Die Energiewende und ihr globaler Preis

Von Karin Küblböck · · 2025/Mai-Jun
Zwei Windräder in einer hügeligen Landschaft mit Schneeresten auf den Bergen im Hintergrund.
© Pixabay / Ed White

Europa braucht saubere Energie. Doch ohne faire Lieferketten und weniger Ressourcenverbrauch geht der Umbau auf grüne Versorgung auf Kosten anderer Weltregionen.

Die Energiewende ist seit dem European Green Deal das zentrale Zukunftsprojekt der EU. Die Ambitionen werden jedoch von einer Tatsache gebremst, die lange vernachlässigt wurde: Die Energiewende ist ohne den Zugang zu bestimmten mineralischen Rohstoffen wie Lithium, Kobalt, Nickel oder seltenen Erden nicht umsetzbar. Und gerade hier ist die EU nahezu vollständig auf Importe angewiesen.

Die Ursachen dafür reichen weit zurück. Der Rohstoffzugang zählte bereits im 15. Jahrhundert zu den Hauptmotiven des Kolonialismus. Die Trennung von Rohstoffgewinnung und -verbrauch wurde zum Grundmuster globaler Ungleichheit – und ist es bis heute: Die meisten Länder des Globalen Südens sind weiterhin vom Export unverarbeiteter Rohstoffe abhängig. In vielen Ländern Afrikas machen diese zwischen 80 und 100 Prozent der Gesamtexporte aus.

Rohstoffhunger.
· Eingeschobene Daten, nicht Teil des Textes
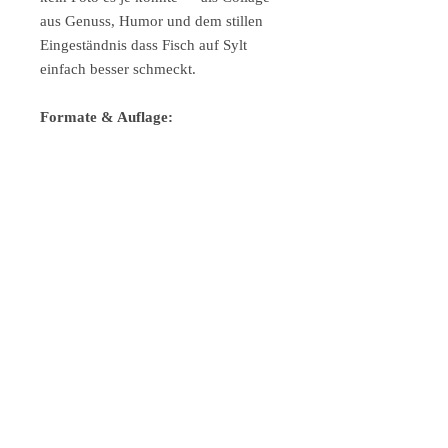
aus Genuss, Humor und dem stillen
Eingeständnis dass Fisch auf Sylt
einfach besser schmeckt.
Formate & Auflage:
30 × 30 cm | nur Druck | € 95
30 × 30 cm | weißer Holzrahmen,
entspiegeltes Glas | € 225
30 × 30 cm | schwarzer
Holzrahmen, entspiegeltes Glas | €
225
Gedruckt auf 310 g/m² Fine Art Papier
mit Aquarellstruktur, lichtechte Tinten.
Das ideale Geschenk für Sylt-
Liebhaber, Genussmenschen und alle
die wissen dass ein guter Fisch auf
Sylt mehr wert ist als anderswo ein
Die Kehrseite ist die Importabhängigkeit Europas. In den vergangenen Jahrzehnten verlagerte die Industrie nicht nur den Rohstoffabbau, sondern auch die energieintensive Verarbeitung in Länder mit geringeren Löhnen, Energiekosten und niedrigeren Umweltauflagen. Während sich der globale Abbau mineralischer Rohstoffe seit 2000 fast verdoppelt hat, ging er in der EU um über ein Drittel zurück. Der Materialfußabdruck bleibt jedoch weit über dem globalen Durchschnitt und den planetaren Grenzen. Die ökologischen und sozialen Kosten des europäischen Konsums werden ausgelagert.

Inzwischen ist Rohstoffpolitik zu einem strategischen Feld der EU avanciert. Mit dem „Critical Raw Materials Act“ trat 2024 erstmals ein umfassender Rechtsrahmen für kritische Rohstoffe in Kraft. Heimischer Bergbau soll (re-)aktiviert, Verarbeitung und Recycling ausgebaut und Bezugsquellen diversifiziert werden.

Trotz allem bleibt die EU auf absehbare Zeit stark auf Rohstoffimporte angewiesen. Gerade deshalb führt trotz geopolitischer Spannungen kein Weg daran vorbei, den globalen Wettlauf um Rohstoffe durch Kooperation zu ersetzen. Es braucht Sorgfaltspflichten in Lieferketten, faire Handelsbeziehungen sowie soziale und ökologische Mindeststandards. Nur so kann verhindert werden, dass die grüne Transformation des Globalen Nordens weiterhin auf Kosten anderer Weltregionen voranschreitet.

Grenzen des Wachstums. Was bisher fehlt, sind konkrete Ziele für die Senkung des Rohstoffverbrauchs. Über die Hälfte der prognostizierten Nachfragesteigerung für die Energiewende entfällt etwa auf die Produktion von Elektrofahrzeugen. Statt Klimapolitik als Freifahrtschein für einen ressourcenintensiven Umbau des Bestehenden zu verwenden, braucht es eine bedürfnisorientierte Transformation von Wirtschaft und Infrastruktur. Der Ansatz der „Provisioning Systems“, also Versorgungssysteme, rückt weg von einem technologischen Wachstumsparadigma hin zur Suche nach systemischen Lösungen, um menschliche Bedürfnisse innerhalb planetarer Grenzen zu befriedigen.

Fest steht: Ohne eine ernsthafte Auseinandersetzung mit den materiellen Voraussetzungen der Energiewende wird diese nicht gelingen. Die Ressourcenfrage ist nicht nur technischer, sondern auch sozialer, ökologischer und politischer Natur – und entscheidend für die Zukunftsfähigkeit Europas.

© Markus Zahradnik

Karin Küblböck ist Ökonomin mit den Forschungsschwerpunkten Rohstoffpolitik und Internationaler Handel. Sie ist wissenschaftliche Mitarbeiterin in der Österreichischen Forschungsstiftung für Internationale Entwicklung (ÖFSE).